We create other specialized dlls as needs arise.
At work we're developing a large-scale application with quite a few front-end, back-end and support components. Typically the front-end is developed in C# and the back-end is developed in Java, although parts of the back-end are also developed in C# and possibly later C++.
The choice of language and platform is not arbitrary; we try to weigh the relative merits of each in development time, tool-chain cost, familiarity with the language by the specific development team etc. What all these components have in common, though, is that they are all required for the complete operation of the product, and that they are being developed concurrently by independent (but highly communicative) teams.
Previously, we have used Team Foundation Server for our .NET code and Subversion for our Java code; because there was clear separation of the teams' responsibilities, this caused little problem beyond the inconvenience of placing binaries (WARs, in this case) generated from one source tree in another, and the high manual overhead of keeping the branches and revisions in sync. With this project, the degree of separation between the teams is intentionally much smaller, and the volume of branching/merging is expected to be considerably higher; as a result we're moving to a unified VCS, more specifically Subversion.
This brings me to the meat of the question: how does one mix Java and C# code effectively? In practice, we'll have .NET code dependent on a Java codebase; the Java binaries are required to run anything other than unit test code (integration tests already require the binaries, and QA, acceptance testing etc. certainly does as well). What we currently have in mind looks something like:
/trunk
/java
/component1
/component2
/library1
/library2
/net
/assembly1
/assembly2
/...
project.sln
The idea is that the entire source tree is placed under one branch; the .NET code is dependant on the Java code, so we'll add a post-build step to the solution which will (most likely) call the ant script for the Java components. This allows branching of the entire codebase (for .NET developers) or just the Java components (for Java developers).
The problems with this solution are:
What happens when one of the two codebases becomes so large that making copies of it for every branch gets impractical? (our thoughts: split to separate repositories for .NET and Java code and use svn:externals, any input on this would be greatly appreciated).

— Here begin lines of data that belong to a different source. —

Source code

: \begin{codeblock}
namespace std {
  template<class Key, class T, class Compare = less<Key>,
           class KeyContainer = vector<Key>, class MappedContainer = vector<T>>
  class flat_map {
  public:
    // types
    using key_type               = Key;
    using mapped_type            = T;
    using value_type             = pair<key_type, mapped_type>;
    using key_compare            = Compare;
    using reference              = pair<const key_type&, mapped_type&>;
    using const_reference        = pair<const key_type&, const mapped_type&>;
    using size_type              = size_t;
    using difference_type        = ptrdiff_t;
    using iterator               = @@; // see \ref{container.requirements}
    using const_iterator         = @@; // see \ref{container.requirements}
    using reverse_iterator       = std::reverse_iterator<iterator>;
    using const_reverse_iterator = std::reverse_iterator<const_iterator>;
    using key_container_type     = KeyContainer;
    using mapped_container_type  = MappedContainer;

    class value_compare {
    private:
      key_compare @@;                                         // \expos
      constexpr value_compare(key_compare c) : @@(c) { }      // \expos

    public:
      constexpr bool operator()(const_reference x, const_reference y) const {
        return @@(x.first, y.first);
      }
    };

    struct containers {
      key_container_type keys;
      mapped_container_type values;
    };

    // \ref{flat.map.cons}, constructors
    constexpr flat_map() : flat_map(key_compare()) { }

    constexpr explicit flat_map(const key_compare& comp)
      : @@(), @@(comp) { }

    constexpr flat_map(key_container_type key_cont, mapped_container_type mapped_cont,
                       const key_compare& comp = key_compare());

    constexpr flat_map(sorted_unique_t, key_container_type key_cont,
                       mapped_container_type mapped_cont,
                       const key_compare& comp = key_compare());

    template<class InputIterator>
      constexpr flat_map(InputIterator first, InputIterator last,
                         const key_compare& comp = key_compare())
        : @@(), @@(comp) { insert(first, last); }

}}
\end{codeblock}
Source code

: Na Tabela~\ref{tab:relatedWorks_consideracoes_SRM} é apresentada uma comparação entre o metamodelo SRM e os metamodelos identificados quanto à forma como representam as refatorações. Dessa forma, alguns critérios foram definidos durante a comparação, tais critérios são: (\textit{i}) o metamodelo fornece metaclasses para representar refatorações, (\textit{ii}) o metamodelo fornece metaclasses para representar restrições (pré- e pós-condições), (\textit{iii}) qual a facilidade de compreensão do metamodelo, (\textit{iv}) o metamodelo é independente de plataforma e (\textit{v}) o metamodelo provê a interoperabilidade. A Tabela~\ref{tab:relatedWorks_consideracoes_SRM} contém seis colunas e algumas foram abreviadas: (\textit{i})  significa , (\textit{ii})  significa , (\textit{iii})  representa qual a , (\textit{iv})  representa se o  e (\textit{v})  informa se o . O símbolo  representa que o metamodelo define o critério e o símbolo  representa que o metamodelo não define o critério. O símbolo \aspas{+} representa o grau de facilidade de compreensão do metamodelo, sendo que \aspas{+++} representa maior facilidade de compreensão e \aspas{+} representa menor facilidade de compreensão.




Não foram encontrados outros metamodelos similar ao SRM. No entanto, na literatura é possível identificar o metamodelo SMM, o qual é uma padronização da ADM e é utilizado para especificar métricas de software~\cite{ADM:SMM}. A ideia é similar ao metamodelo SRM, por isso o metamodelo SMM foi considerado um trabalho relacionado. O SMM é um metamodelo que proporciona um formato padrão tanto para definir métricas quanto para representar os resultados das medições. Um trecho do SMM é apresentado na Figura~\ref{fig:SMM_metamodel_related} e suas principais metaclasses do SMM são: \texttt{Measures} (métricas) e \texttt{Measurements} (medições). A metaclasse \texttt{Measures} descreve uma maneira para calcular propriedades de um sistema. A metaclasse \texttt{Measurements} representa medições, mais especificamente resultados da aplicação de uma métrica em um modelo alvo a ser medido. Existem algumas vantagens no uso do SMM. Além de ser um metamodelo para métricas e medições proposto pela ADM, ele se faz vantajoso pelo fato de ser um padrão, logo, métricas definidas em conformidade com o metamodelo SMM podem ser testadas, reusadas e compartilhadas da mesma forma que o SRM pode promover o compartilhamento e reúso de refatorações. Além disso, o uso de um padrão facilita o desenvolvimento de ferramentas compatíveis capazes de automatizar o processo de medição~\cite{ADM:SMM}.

We use Eclipse for Java development. How do we manage the "shared" workspace (i.e. which projects are required for which components, the dependency graph etc.)? Up until now we've had relatively few Java components, so each developer could just keep all of them in the workspace at the same time. With the increase in Java components and Java developers I don't see how we can keep doing that; any suggestions on how to keep the workspace versioned (a la solution files) while still maintaining sync between the two code-bases?
I would love to hear your input!
1: I've found it best to group things by component, rather than langugage. If one component requires several languages for interface, you still need to develop, test and release them as one. So, splitting a component across several repos is not a good idea.
If one part of the code depends tightly on the other, keep it together. Better to split components across repos. (This even goes for internal structure, where, especially as things grow, it's difficult if you package things by type, rather than by function, i.e. in MVC, don't have three huge packages for each category, rather keep FooView, FooModel and FooController tight.)
svn:externals might work, and with the later versions I think you can use "internals", i.e. link to other dirs in the same repo. That is miles easier than managing separate repos, especially with tagging and branching. (shudder)
2: You could always have the developers setup different workspaces, or perhaps use working sets. Commercial Eclipse releases has better support for sharing workspace settings than the OS variant. (Haven't tried, only worked and been frustrated with the OS one)
I've done C++ (MSVS) and Java (Eclipse) in one repo, and it works pretty well. Also C++/Python similarly. Make sure your build system supports building and testing everything (even if your IDEs only build one part).